Performance across different versions of an artificial intelligence model for screen-reading of mammograms.
Authors
Affiliations (14)
Affiliations (14)
- Department of Breast Cancer Screening, The Cancer Registry, Norwegian Institute of Public Health, Oslo, Norway.
- Department of Radiology, University of Wisconsin-Madison School of Medicine and Public Health, Madison, WI, USA.
- Department of Radiology and Nuclear Medicine, St Olavs University Hospital, Trondheim, Norway.
- Department of Radiology, Møre og Romsdal Hospital Trust, Ålesund, Norway.
- Department of Health Sciences in Ålesund, Faculty of Medicine and Health Sciences, Norwegian University of Science and Technology (NTNU), Trondheim, Norway.
- Department of Registry Informatics, The Cancer Registry, Norwegian Institute of Public Health, Oslo, Norway.

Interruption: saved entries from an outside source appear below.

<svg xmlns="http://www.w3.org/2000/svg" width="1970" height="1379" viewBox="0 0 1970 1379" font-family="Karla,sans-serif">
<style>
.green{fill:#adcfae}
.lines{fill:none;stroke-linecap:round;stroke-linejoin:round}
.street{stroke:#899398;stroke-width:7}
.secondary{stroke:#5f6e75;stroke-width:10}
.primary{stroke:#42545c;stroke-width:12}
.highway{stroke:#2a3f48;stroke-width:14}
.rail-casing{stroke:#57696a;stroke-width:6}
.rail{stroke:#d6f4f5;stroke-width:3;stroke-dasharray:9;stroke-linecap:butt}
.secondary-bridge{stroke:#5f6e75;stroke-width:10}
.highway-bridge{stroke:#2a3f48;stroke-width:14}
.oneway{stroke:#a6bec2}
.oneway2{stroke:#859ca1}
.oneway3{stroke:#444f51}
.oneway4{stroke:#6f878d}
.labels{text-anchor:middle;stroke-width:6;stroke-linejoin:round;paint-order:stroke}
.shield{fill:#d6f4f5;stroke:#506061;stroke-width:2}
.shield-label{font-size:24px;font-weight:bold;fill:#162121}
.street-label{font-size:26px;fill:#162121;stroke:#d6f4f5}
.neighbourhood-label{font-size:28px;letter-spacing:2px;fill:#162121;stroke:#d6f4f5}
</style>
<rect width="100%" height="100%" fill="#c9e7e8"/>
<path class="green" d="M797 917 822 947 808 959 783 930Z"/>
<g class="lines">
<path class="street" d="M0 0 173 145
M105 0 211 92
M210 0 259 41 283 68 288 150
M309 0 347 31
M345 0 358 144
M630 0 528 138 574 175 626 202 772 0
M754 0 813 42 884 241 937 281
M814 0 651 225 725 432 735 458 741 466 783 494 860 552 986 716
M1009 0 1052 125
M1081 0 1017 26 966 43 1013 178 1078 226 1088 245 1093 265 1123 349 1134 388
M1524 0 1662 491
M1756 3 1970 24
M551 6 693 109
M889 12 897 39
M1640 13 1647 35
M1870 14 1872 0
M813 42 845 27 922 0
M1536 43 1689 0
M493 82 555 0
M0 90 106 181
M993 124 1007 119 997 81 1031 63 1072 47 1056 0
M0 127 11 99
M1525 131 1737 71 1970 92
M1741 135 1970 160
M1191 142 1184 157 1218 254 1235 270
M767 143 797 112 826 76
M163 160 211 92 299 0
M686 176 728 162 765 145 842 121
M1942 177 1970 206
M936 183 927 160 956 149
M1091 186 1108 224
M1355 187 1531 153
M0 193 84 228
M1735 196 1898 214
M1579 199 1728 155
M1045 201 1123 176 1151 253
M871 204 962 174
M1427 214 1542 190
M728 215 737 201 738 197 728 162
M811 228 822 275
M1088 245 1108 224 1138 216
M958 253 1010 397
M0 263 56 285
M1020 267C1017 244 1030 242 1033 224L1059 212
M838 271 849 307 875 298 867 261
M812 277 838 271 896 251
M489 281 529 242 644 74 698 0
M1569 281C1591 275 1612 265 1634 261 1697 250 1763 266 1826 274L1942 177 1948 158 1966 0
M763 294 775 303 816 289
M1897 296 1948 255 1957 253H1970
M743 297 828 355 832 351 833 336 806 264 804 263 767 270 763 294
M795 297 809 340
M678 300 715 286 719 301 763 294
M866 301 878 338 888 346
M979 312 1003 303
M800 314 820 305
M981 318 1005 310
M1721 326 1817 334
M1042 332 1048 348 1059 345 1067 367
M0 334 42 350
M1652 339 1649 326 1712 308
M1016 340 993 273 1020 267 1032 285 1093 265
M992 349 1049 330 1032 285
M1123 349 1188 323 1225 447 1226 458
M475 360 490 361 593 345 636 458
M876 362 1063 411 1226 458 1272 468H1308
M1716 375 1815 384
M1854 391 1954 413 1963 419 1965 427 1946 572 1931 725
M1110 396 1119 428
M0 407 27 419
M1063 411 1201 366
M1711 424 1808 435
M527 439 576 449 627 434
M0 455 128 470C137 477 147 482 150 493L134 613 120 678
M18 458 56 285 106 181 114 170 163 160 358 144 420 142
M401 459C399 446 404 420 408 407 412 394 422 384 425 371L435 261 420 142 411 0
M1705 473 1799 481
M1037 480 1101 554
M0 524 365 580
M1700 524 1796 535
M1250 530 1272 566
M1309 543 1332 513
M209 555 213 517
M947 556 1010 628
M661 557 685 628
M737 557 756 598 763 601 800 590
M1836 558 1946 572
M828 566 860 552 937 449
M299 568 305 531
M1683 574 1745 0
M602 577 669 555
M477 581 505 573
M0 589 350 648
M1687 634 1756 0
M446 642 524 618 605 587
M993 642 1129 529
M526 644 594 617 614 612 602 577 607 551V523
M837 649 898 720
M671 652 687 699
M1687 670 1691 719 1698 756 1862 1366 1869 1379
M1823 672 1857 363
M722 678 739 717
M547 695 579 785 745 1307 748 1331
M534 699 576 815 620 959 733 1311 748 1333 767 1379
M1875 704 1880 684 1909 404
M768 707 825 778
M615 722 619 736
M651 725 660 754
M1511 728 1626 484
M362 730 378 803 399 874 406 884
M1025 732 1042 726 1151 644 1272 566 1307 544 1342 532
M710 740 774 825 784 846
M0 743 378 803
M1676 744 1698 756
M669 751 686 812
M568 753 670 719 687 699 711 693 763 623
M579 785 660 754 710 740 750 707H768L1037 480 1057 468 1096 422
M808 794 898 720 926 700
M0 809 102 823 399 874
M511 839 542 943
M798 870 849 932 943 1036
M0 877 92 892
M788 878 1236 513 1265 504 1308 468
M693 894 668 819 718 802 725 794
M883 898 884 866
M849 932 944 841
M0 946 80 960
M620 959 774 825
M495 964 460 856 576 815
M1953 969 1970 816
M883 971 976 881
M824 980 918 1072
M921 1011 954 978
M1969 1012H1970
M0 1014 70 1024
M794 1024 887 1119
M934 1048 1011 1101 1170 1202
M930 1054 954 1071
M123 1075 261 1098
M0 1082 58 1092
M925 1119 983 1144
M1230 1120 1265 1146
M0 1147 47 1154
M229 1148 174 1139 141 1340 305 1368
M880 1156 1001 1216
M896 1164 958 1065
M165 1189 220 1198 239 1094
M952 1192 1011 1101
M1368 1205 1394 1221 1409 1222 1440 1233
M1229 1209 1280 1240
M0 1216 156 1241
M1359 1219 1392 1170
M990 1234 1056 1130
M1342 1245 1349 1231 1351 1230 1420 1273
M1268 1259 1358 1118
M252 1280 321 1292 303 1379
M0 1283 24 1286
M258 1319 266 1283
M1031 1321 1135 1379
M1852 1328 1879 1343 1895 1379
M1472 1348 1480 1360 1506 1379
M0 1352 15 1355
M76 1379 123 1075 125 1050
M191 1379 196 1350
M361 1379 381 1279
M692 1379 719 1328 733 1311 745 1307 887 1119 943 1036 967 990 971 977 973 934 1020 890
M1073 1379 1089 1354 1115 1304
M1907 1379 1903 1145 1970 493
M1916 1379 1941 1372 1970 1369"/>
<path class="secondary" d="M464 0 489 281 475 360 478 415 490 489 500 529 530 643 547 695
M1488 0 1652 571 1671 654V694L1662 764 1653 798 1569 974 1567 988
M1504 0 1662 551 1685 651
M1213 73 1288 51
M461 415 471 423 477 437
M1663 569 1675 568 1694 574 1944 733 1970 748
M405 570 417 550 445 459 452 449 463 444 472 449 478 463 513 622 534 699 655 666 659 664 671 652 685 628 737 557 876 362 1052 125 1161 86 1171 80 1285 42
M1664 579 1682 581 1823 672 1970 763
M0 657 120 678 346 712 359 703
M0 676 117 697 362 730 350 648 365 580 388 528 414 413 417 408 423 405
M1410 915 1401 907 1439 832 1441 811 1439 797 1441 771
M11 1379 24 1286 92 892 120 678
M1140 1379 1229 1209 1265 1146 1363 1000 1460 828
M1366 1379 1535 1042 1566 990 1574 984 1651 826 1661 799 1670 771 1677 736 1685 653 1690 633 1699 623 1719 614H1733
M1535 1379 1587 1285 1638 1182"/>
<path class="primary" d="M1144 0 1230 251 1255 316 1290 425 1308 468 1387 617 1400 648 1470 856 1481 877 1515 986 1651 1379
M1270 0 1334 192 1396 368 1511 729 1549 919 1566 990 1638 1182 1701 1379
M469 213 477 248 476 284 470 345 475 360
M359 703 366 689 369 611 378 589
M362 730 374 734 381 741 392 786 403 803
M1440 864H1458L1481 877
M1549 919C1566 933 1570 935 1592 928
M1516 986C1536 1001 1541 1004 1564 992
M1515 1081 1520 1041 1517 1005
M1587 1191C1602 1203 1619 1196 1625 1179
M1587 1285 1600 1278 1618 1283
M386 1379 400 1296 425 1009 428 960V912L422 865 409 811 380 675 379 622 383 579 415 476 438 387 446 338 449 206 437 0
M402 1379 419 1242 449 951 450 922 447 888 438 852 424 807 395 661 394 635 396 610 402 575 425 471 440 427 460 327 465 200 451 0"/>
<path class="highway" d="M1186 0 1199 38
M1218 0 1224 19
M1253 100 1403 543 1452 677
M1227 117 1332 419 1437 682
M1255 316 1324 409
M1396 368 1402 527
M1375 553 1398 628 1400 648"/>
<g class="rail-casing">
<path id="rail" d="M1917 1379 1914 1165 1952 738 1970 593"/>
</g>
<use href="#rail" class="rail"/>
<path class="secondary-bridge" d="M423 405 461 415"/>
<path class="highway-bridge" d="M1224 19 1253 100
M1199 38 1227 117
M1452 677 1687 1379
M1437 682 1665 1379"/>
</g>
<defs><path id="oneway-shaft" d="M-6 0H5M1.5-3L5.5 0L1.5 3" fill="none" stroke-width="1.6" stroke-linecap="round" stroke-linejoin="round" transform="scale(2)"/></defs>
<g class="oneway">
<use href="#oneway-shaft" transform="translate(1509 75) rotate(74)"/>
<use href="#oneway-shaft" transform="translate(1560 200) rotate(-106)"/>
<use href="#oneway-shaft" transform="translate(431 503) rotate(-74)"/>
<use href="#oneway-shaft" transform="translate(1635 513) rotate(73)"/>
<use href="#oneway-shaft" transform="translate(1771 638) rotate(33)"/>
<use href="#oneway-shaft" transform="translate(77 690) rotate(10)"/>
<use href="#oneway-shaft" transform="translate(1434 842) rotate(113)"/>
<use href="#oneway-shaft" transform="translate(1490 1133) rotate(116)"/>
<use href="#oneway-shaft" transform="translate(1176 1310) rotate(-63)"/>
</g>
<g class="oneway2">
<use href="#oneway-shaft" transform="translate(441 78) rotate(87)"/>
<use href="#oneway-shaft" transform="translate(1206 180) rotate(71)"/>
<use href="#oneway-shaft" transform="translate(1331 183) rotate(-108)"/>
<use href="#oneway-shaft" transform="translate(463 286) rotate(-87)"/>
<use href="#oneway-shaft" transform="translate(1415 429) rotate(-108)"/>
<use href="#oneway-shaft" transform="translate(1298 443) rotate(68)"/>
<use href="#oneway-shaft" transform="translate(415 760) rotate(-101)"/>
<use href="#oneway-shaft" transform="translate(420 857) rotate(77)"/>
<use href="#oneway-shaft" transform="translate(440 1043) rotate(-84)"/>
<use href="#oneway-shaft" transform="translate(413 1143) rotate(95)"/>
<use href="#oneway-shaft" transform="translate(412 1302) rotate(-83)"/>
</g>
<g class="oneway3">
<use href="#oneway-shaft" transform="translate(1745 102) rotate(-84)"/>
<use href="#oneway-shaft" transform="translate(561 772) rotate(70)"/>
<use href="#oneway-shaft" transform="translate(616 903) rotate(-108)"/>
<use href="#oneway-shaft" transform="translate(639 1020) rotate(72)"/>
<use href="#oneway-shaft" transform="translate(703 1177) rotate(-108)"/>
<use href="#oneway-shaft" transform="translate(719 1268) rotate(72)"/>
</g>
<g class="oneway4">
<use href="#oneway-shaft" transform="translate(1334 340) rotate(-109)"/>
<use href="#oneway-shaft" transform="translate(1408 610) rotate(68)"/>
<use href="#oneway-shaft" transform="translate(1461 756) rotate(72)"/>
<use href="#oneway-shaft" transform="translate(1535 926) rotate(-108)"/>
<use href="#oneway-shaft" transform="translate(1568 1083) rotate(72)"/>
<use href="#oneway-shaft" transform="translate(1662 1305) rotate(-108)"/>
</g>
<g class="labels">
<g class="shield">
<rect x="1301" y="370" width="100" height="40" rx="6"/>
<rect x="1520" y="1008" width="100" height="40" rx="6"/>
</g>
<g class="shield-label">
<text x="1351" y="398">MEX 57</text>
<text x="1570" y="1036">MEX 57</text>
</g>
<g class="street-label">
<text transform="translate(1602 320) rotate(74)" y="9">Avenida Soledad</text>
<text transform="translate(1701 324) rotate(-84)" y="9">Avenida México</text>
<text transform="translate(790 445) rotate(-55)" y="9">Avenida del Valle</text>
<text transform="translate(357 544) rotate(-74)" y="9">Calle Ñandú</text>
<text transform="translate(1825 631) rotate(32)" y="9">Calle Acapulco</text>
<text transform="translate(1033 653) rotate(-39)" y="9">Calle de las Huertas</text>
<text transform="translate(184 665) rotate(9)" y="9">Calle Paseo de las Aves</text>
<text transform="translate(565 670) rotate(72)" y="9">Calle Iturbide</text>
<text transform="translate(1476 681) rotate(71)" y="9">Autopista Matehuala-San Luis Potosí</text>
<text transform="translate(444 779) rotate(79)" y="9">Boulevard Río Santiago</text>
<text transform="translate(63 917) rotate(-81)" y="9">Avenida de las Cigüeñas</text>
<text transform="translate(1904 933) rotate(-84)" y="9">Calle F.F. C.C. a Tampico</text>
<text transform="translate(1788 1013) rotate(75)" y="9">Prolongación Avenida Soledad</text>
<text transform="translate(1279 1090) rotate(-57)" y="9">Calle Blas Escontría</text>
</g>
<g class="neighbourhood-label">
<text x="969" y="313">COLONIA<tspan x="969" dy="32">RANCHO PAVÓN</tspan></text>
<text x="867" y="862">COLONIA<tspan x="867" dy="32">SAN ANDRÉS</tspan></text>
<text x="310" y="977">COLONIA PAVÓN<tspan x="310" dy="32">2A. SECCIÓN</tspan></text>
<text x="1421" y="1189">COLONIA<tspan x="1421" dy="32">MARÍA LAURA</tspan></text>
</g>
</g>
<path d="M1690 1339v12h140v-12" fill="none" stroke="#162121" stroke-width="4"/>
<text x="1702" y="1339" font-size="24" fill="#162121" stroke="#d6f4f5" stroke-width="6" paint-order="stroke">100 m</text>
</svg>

- Diagnostic Radiology, Translational Medicine, Lund University, Lund, Sweden.
- Unilabs: Mammography Unit, Skåne University Hospital, Malmö, Sweden.

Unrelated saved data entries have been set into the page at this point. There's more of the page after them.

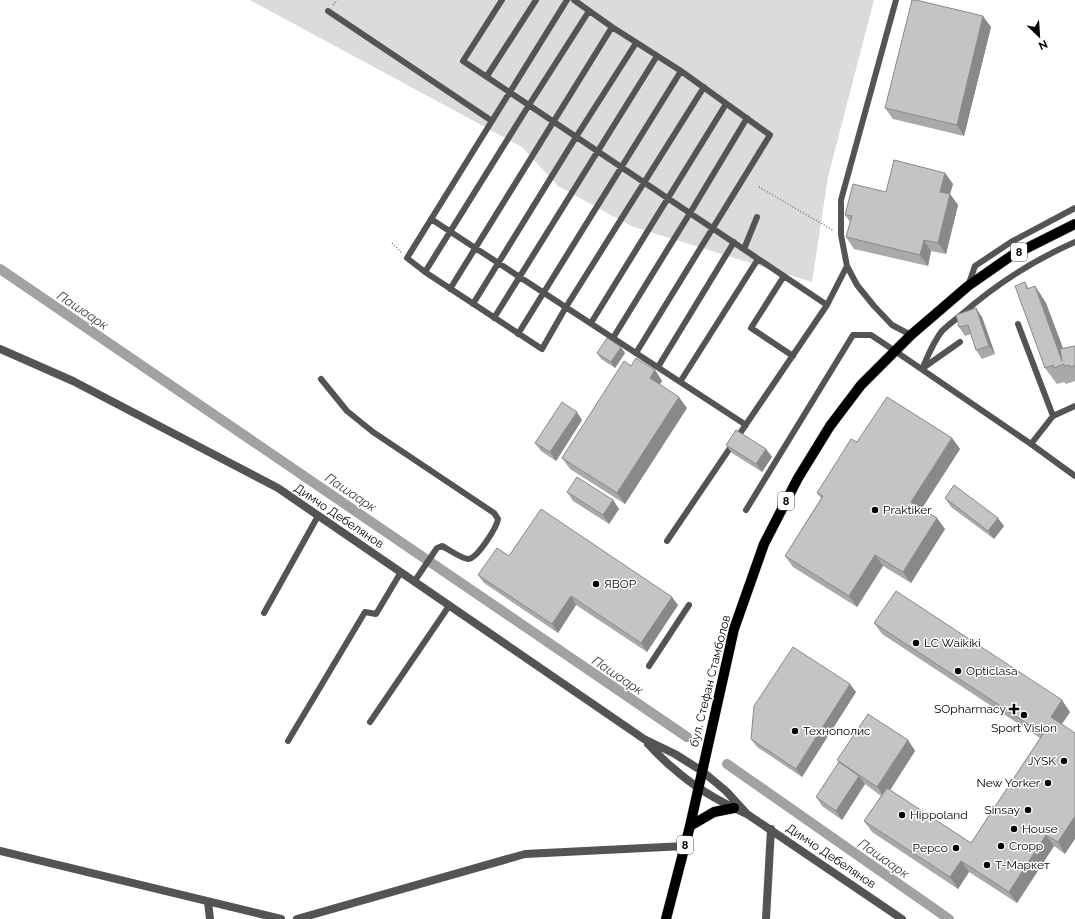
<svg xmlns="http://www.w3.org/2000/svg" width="1075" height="919" viewBox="0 0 1075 919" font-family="Raleway,sans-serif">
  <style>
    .green { fill: #dbdbdb }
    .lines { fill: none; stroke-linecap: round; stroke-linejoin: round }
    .canal { stroke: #a2a2a2; stroke-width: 10 }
    .primary-casing { stroke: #dbdbdb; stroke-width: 11 }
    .path { stroke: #767676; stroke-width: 1.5; stroke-dasharray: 1 2; stroke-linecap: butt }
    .service { stroke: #545454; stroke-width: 6 }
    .minor { stroke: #545454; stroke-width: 8 }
    .tertiary { stroke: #545454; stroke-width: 8 }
    .primary { stroke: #000; stroke-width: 10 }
    .wall { fill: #a9a9a9 }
    .shaded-wall { fill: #898989 }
    .building { fill: #c4c4c4; stroke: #898989 }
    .poi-dot { fill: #000; stroke: #fff; stroke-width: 1.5 }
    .labels { text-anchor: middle; stroke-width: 3; stroke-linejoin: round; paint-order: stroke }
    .shield { fill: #fff; stroke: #4c4c4c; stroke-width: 1 }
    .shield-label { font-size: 11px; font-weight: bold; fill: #000 }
    .poi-label { font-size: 12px; fill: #000; stroke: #fff; text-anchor: start }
    .street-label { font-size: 12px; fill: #000; stroke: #fff }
    .water-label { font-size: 13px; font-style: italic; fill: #434343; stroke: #fff }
  </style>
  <rect width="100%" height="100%" fill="#fff"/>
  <path class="green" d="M250,0H874L828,177L812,282L631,226L558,186L522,147Z"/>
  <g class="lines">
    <path class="canal" d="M0,269L687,737
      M727,764L949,919"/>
    <g class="primary-casing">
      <path id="primary" d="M690,826L714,812L734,808
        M666,919L690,826L734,629L764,544L798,478L830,426L861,385L911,335L968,286L1011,256L1075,224"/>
    </g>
    <path class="path" d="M333,5L337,0
      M759,187L834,231
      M392,243L402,253"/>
    <path class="service" d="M502,0L463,61L827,305
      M567,0L407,258L425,272L529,105L589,11
      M574,0L612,27L681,71L770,135L636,353
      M896,0L841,200V235L847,266L857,285L874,306L892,325L911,335
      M328,11L492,121
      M487,76L536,0
      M431,219L746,425
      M744,249L757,217
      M425,272L542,349L566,307L704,87
      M784,276L751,328L793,356
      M968,286L975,266L1011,242L1075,208
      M450,289L612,27
      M473,304L576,137L636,43
      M494,318L657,56
      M591,323L726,104
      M1018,324L1053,416L1031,444
      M518,334L681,71
      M613,338L690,213L747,118
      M658,367L734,242
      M923,368L960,342
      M922,369C928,356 933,342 942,331C948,325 955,320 961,315C995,285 1034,260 1075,242
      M321,379L347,411L373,432L494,513L498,519C497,527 477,559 468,559C462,559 448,549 442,546L437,548L414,582
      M680,382L758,259
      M1053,416L1075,406
      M746,510L853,335H871L895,351L1031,444L1075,476
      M667,541L827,305L847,266
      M264,613L318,516
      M649,666L689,605
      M370,722L449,606
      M288,741L365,612L376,614L401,572"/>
    <path class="minor" d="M0,851L281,919
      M208,902L210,919
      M297,919L525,854L685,846
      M766,919L771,829"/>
    <path class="tertiary" d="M0,349L73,381L278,488L644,739L675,754L702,771L726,791L747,814
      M648,744C656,752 664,761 673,768C695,788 720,802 747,814L902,919"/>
    <use href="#primary" class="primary"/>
  </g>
  <path class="wall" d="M991,27L964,136L893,119L885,108Z
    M945,173L953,184L950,194L958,205L946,254L931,251L928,266L854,249L846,237L850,222L845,215L886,192Z
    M1025,282L1029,289L1035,286L1046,303L1063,348L1075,346V381L1066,384L1064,382L1057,384L1045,368Z
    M982,317L995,354L982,359L976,350L971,334L965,336L959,327Z
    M597,353H625L615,368L601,359Z
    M631,366L655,370L662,381L660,384L687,408L625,504L570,469L562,458Z
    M582,420L556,461L541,451L535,443Z
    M952,438L960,449L922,508L945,529L911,583L883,566L857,607L793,567L785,556L821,498L817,493L857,442Z
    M726,445L766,449L772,457L762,472L732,453Z
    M567,492L613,500L619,509L609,524L573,501Z
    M945,498L1004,526L994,539L951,507Z
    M509,556L678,605L647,652L576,605L558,633L484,583L478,575Z
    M874,623L1070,712L1062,724L1065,854L1054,846L1017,903L969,872L958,889L872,832L864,821L881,796L865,784L842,820L822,806L816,797L839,762L837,760L908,740L915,751L890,790L971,843L1040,738L882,634Z
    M856,692L802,777L757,747L751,739Z"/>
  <path class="shaded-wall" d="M983,16L991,27L964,136L957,125Z
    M945,173L953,184L950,194L958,205L946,254L938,243L940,192Z
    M924,240L931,251L928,266L920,255Z
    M1035,286L1046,303L1069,365L1062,361Z
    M976,308L982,317L995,354L989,346Z
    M621,347L625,353L615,368L611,362Z
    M655,370L662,381L657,389L650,378Z
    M679,397L687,408L625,504L617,493Z
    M577,412L582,420L556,461L550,452Z
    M952,438L960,449L919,513L911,502Z
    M766,449L772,457L762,472L756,464Z
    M613,500L619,509L609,524L603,515Z
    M937,518L945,529L911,583L903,572Z
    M998,518L1004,526L994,539L988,531Z
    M875,555L883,566L857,607L849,596Z
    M571,596L576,605L558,633L552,624Z
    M672,597L678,605L647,652L641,643Z
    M850,684L856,692L802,777L796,769Z
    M1062,700L1070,712L1059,728L1051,717Z
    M908,740L915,751L885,798L877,787Z
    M859,776L865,784L842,820L836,811Z
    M1075,816V839L1065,854L1058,842Z
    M1046,835L1054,846L1017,903L1009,892Z
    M961,861L969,872L958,889L950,877Z"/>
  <path class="building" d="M912,0H916L983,16L957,125L885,108Z
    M894,160L945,173L940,192L950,194L938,243L924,240L920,255L846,237L852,216L845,215L853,184L886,192Z
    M1025,282L1027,289L1035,286L1062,361L1060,349L1075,346V366L1070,367L1069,365L1064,366V364L1054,368L1053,365L1045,368L1015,286Z
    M976,308L989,346L976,350L968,325L959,327L956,315Z
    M607,338L621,347L611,362L597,353Z
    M636,358L655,370L650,378L679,397L617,493L562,458L624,361L631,366Z
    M887,397L952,438L911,502L937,518L903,572L875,555L849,596L785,556L823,496L817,493L851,439L857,442Z
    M562,402L577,412L550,452L535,443Z
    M736,430L766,449L756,464L726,445Z
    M577,477L613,500L603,515L567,492Z
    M954,485L998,518L988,531L945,498Z
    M541,509L672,597L641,643L571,596L552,624L478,575L497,548L509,556Z
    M896,591L1062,700L1051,717L1075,733V816L1058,842L1046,835L1009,892L961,861L950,877L864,821L887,788L971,843L1043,734L874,623Z
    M793,647L850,684L796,769L751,739L754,706Z
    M868,714L908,740L877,787L837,760Z
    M839,762L859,776L836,811L816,797Z"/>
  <g class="poi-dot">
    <circle cx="875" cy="510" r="4"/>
    <circle cx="596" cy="584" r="4"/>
    <circle cx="916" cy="643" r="4"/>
    <circle cx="958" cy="671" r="4"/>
    <path d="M1012 703h4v4h4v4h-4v4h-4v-4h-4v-4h4z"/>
    <circle cx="1024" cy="715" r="4"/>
    <circle cx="795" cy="731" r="4"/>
    <circle cx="1064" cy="761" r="4"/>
    <circle cx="1048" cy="783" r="4"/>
    <circle cx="1028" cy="810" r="4"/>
    <circle cx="902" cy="815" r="4"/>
    <circle cx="1014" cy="829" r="4"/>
    <circle cx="1001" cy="846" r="4"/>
    <circle cx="956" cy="848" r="4"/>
    <circle cx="987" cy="865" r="4"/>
  </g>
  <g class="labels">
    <g class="shield">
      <rect x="1011" y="243" width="16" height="18" rx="3"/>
      <rect x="778" y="492" width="16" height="18" rx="3"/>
      <rect x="677" y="836" width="16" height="18" rx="3"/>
    </g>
    <g class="shield-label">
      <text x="1019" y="256">8</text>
      <text x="786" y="505">8</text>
      <text x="685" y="849">8</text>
    </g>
    <g class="poi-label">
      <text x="883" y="514">Praktiker</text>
      <text x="604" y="588">ЯВОР</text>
      <text x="924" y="647">LC Waikiki</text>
      <text x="966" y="675">Opticlasa</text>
      <text x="1006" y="713" text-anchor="end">SOpharmacy</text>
      <text x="1024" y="732" text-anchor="middle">Sport Vision</text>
      <text x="803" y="735">Технополис</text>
      <text x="1056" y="765" text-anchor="end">JYSK</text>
      <text x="1040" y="787" text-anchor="end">New Yorker</text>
      <text x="1020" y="814" text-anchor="end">Sinsay</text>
      <text x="910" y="819">Hippoland</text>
      <text x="1022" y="833">House</text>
      <text x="1009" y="850">Cropp</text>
      <text x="948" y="852" text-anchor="end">Pepco</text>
      <text x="995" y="869">Т-Маркет</text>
    </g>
    <g class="street-label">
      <text transform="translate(339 516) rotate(34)" y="4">Димчо Дебелянов</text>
      <text transform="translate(710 681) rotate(-76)" y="4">бул. Стефан Стамболов</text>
      <text transform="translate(831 856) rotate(34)" y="4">Димчо Дебелянов</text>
    </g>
    <g class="water-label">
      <text transform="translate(83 310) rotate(34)" y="5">Пашаарк</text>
      <text transform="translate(351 492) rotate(34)" y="5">Пашаарк</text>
      <text transform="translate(618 675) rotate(34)" y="5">Пашаарк</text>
      <text transform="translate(884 858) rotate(35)" y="5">Пашаарк</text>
    </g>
  </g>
  <g transform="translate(1039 36) rotate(155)" stroke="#ffffff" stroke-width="3" paint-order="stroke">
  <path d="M0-3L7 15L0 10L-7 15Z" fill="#000000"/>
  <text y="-6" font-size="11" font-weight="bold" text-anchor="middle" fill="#000000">N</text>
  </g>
</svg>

- School of Medicine, University of Nottingham, Clinical Science Building, Nottingham City Hospital, Nottingham, United Kingdom.
- The Cancer Registry, Norwegian Institute of Public Health, Oslo, Norway.
- Institute of Basic Medical Sciences, University of Oslo, Oslo, Norway.
- Department of Preventive Medicine, University of Southern California, Los Angeles, CA, USA.
- Department of Breast Cancer Screening, The Cancer Registry, Norwegian Institute of Public Health, Oslo, Norway. [email protected].
- Department of Health and Care Sciences, Faculty of Health Sciences, UiT The Arctic University of Norway, Tromsø, Norway. [email protected].
Abstract
Studies have reported promising results regarding artificial intelligence (AI) as a tool for improved mammographic screening interpretive performance. We analyzed AI malignancy risk scores from two versions of the same commercial AI model. This retrospective cohort study used data from 117,709 screening examinations performed in BreastScreen Norway 2009-2018. The mammograms were processed by two versions of the commercially available AI model, Transpara (version 1.7 and 2.1). The distributions of exam-level risk scores (AI score 1-10) and risk categories were evaluated for both AI versions on all examinations, including 737 screen-detected and 200 interval cancers. Scores between 1-7 were categorized as low risk, 8-9 as intermediate risk, and 10 as high risk of malignancy. Area under the receiver operating curve was 0.908 (95% CI: 0.986-0.920) for version 1.7 and 0.928 (95% CI: 0.917-0.939) for 2.1 when screen-detected and interval cancers were considered as positive cases (p < 0.001). A total of 87.1% (642/737) and 93.5% (689/737) of the screen-detected cancers had an AI score of 10 with version 1.7 and 2.1, respectively. Among interval cancers, 45.0% (90/200) had AI score 10 with version 1.7 and 44.5% (89/200) had AI score 10 with version 2.1. A higher proportion of screen-detected breast cancers had the highest AI score of 10 with the newer version of the AI model compared to the older version. For interval cancers, there was no difference in the proportion of cases assigned to the highest score between the two versions. Question Studies have reported promising results regarding the use of AI in mammography screening, but comparisons of updated versus older versions are less studied. Findings In our study, 87.1% (642/737) of the screen-detected cancers were classified with a high malignancy risk score by the old version, while it was 93.5% (689/737) for the newer version. Clinical relevance Understanding how version updates of AI models might impact screening mammography performance will be important for future quality assurance and validation of AI models.